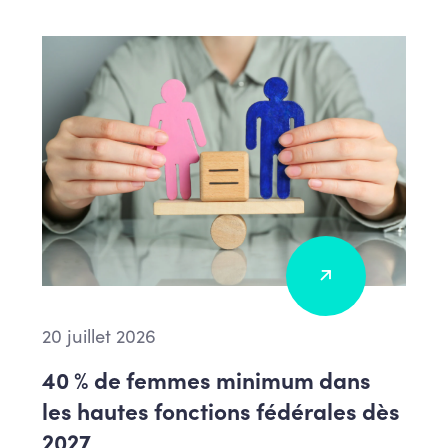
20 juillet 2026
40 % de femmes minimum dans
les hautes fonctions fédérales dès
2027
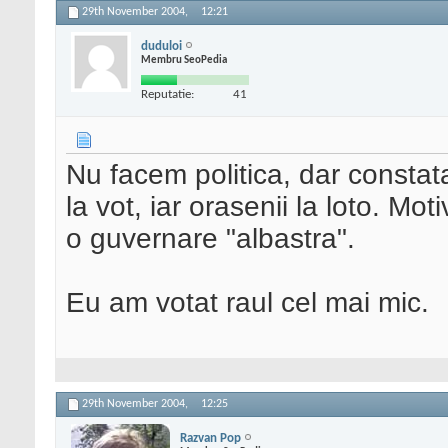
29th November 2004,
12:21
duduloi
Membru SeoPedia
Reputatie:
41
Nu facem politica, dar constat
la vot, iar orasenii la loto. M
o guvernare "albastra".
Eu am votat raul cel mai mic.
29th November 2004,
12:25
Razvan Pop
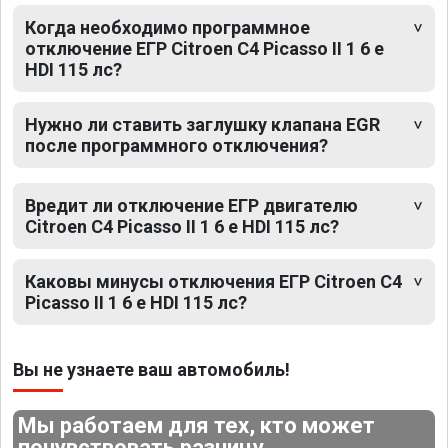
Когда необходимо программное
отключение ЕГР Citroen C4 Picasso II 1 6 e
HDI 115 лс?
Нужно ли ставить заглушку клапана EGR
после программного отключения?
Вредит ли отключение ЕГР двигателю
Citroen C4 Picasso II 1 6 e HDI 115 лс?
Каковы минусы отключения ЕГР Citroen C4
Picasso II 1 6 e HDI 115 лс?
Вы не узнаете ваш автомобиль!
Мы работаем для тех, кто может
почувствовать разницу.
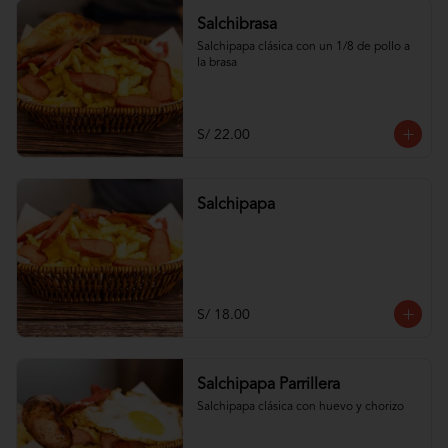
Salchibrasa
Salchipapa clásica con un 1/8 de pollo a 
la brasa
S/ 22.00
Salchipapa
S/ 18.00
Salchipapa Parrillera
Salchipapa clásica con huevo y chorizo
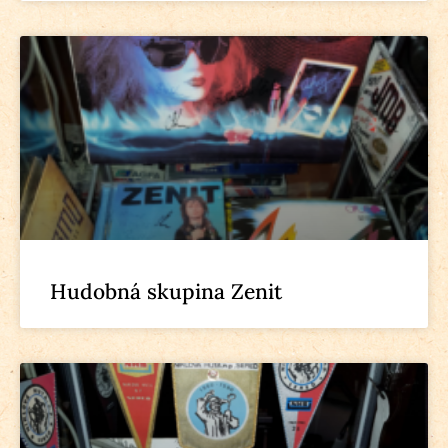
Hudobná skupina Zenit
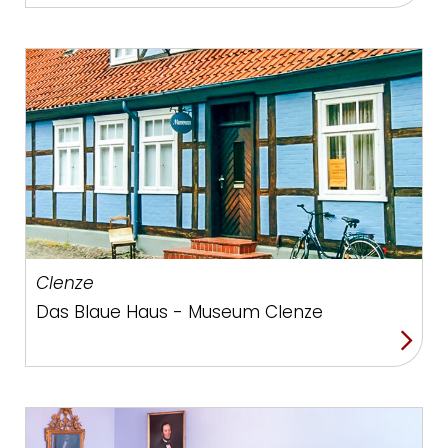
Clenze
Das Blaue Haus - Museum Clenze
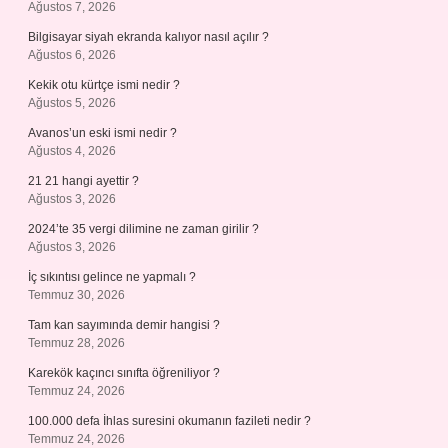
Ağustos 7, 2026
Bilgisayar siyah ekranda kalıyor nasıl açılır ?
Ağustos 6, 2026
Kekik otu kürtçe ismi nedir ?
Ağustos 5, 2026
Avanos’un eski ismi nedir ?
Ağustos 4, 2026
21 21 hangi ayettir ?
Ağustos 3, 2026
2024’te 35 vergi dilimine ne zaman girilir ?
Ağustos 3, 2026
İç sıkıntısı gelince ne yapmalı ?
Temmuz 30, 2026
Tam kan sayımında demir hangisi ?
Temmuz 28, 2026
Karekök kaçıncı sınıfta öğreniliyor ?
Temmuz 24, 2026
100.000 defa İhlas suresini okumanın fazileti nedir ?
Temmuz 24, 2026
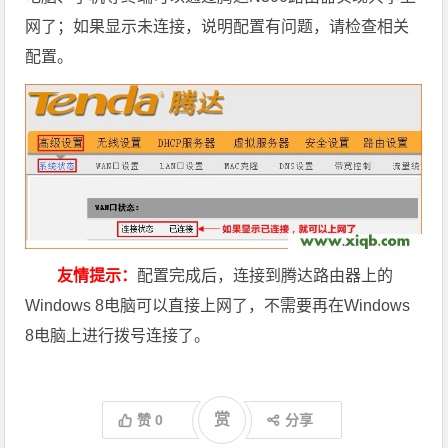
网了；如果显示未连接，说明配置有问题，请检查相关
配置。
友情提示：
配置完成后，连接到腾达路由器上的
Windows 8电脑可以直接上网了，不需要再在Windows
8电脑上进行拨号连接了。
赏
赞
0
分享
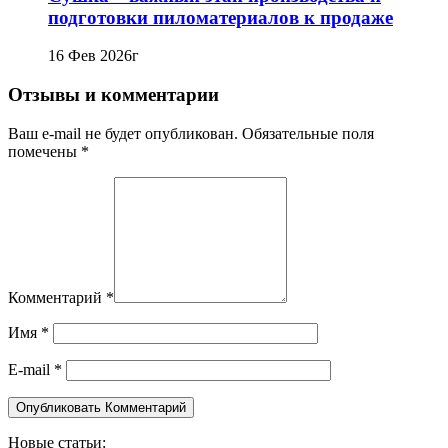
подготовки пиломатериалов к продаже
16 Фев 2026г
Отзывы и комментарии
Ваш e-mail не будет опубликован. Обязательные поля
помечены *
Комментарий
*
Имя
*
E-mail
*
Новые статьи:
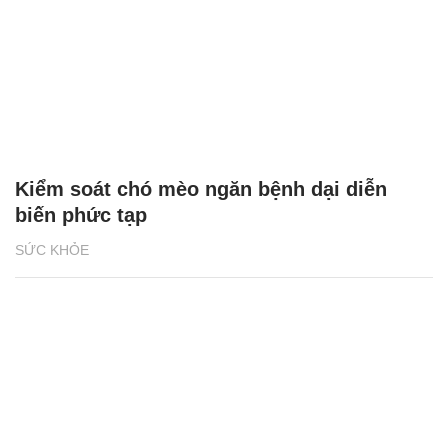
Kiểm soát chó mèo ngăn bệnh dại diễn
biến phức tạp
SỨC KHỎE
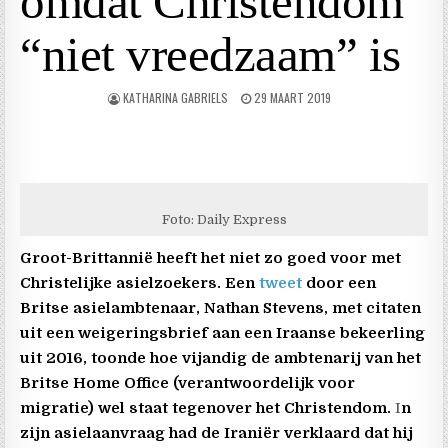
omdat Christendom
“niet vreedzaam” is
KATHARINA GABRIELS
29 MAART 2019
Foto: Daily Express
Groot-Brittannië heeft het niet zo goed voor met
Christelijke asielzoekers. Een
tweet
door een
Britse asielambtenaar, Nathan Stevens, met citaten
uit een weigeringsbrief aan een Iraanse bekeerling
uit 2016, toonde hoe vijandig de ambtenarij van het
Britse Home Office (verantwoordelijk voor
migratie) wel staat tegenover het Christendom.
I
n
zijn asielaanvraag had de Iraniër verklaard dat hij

What to produce :: How many lines in the listing above contain the string "Picasso"? Reply with the number alone.

Response :: 3